ATMA BODHA 3
Avirodhitaya Karma Na-vidyam Vinivartayet
Vidya- Avidyam Nihantyeva Tejas--Timirasanghavat
Ignorance cannot be destroyed by Action because it is not in conflict with ignorance. Knowledge alone destroys ignorance as light destroys deep or thick darkness.
Why do austerities like Tapas, a life without sin, Santam or peacefulness, control over the senses, and a sincere desire for liberation provide no emancipation as KNOWLEDGE does? By KNOWLEDGE Sankara means KNOWLEDGE of the SELF only. According to the Upanishads , KNOWLEDGE means the KNOWLEDGE of the SELF or the BRAHMAN. By attaining Knowledge one rediscovers the Self or Atma in us embedded in the innermost recess of our heart. The Vedas, Upanishads and scriptures describe the Atman as ever present. The Isavasya Upanishad proclaims: “He pervades all things: he is radiant, incorporeal, invulnerable, and sinewless; He is pure and un touched by evil; He is the seer, wise, all pervading and self existent----“ ( chapter 1 ---8)When such is the case, where is the need for striving for it which is ever present in us. In short, all our actions, austerities, tapas and other rituals do not lead us directly to the KNOWLEDGE of the SELF. The purpose and effect of all austerities is to clean the inner equipment of perception and to see the true and real nature of our own SELF.

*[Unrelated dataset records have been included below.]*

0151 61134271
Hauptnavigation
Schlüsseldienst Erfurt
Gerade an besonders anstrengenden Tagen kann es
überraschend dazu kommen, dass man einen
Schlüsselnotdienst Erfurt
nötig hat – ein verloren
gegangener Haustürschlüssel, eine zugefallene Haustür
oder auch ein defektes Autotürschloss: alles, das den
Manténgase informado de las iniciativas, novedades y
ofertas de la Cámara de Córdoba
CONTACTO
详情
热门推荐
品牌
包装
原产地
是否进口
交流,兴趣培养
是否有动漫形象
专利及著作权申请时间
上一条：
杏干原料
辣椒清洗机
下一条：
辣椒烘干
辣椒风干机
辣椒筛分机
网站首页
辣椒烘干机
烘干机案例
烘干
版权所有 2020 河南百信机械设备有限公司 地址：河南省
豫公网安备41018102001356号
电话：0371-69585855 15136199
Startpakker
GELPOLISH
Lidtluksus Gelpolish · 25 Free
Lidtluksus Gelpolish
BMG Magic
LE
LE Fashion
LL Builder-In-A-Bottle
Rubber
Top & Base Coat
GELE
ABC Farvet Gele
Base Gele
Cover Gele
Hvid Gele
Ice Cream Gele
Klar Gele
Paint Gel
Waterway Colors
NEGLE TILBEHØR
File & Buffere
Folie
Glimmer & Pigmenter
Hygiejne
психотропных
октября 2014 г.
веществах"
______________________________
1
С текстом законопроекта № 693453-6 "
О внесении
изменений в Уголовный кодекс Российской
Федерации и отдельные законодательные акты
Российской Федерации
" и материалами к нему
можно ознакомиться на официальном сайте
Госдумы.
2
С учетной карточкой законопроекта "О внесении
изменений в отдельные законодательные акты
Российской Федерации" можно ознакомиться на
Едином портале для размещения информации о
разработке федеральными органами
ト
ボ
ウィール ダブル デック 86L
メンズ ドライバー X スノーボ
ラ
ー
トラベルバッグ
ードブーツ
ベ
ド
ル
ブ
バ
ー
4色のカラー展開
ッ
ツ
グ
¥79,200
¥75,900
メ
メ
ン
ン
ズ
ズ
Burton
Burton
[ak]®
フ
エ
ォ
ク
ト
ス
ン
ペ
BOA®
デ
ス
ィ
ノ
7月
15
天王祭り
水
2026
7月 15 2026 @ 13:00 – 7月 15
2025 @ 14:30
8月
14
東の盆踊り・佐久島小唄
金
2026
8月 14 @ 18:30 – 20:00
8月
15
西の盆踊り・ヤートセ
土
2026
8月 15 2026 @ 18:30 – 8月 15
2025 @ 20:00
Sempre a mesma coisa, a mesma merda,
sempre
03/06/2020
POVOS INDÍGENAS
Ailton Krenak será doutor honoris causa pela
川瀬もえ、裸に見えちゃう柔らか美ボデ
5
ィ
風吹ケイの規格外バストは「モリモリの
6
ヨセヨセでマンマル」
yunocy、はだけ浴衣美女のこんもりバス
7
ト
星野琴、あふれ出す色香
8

Sankara introduces a beautiful simile to illustrate the point. A room is terribly dark and nothing is visible. Is it possible to sweep away the darkness in baskets? It is a vain effort to do so. No physical effort will dispel the pitch darkness in the room. The easiest and the best method would be to light a match or a candle and enter the room. As soon as it is done, all the darkness in the room is dissolved and the room is illuminated. Our ignorance is the darkness in the room. The candle or the match is the light that dispels the deep darkness inside the room and reveals the truth which is the Knowledge of the SELF. The SELF is effulgent forever and we have to brush aside the enveloping ignorance to witness the glow and glory of the Self.
Vidya is the KNOWLEDGE of the SELF. AVidya is darkness or ignorance in Vedantic parlance. Man is enveloped in ignorance or Avidya and is unable to think of the Self. He thinks that he is the Body and attaches all importance to its activities. He has no time to contemplate on the SELF within his own body. Attachment to mundane things like wife, children, wealth, kith and kin hang heavily on him and he is doomed and lost forever. Until this Avidya is brushed off there is no liberation or emancipation for him. The example of the rope and snake reveals the nature of man. he is thirsty and wants to quench his thirst. There is a well and a bucket and rope nearby. But it is pitch dark. He moves forward cautiously, steps upon the rope but suddenly turns back in horror mistaking it for a snake. On switching on the torch, he is relieved to know that it is, after all, a rope! Darkness is ignorance. Light is Knowledge. Where there is illumination or KNOWLEDGE there is no AVIDYA or Ignorance.
In Hinduism, Avidya stands for confusing the mundane reality to be the only reality and as permanent though it is ever changing. According to Hinduism there is a spiritual reality consisting of Atman—Brahman, one that is the true, eternal, imperishable reality beyond time. Avidya is the absence of Knowledge, essentially an ignorance of who we are. It is often referred to as the root cause of human suffering. Avidya is also called primal ignorance. It takes the non eternal to be eternal, the impure to be pure, the pain producing to be pleasure producing and the non –Atman to be the Atman! Avidya is also called Maya in philosophy. It is the root cause of delusion compelling people to believe right as wrong and wrong as right. It is absolutely impossible to overcome Maya as Krishna Himself says “ mama Maya duratyaya.”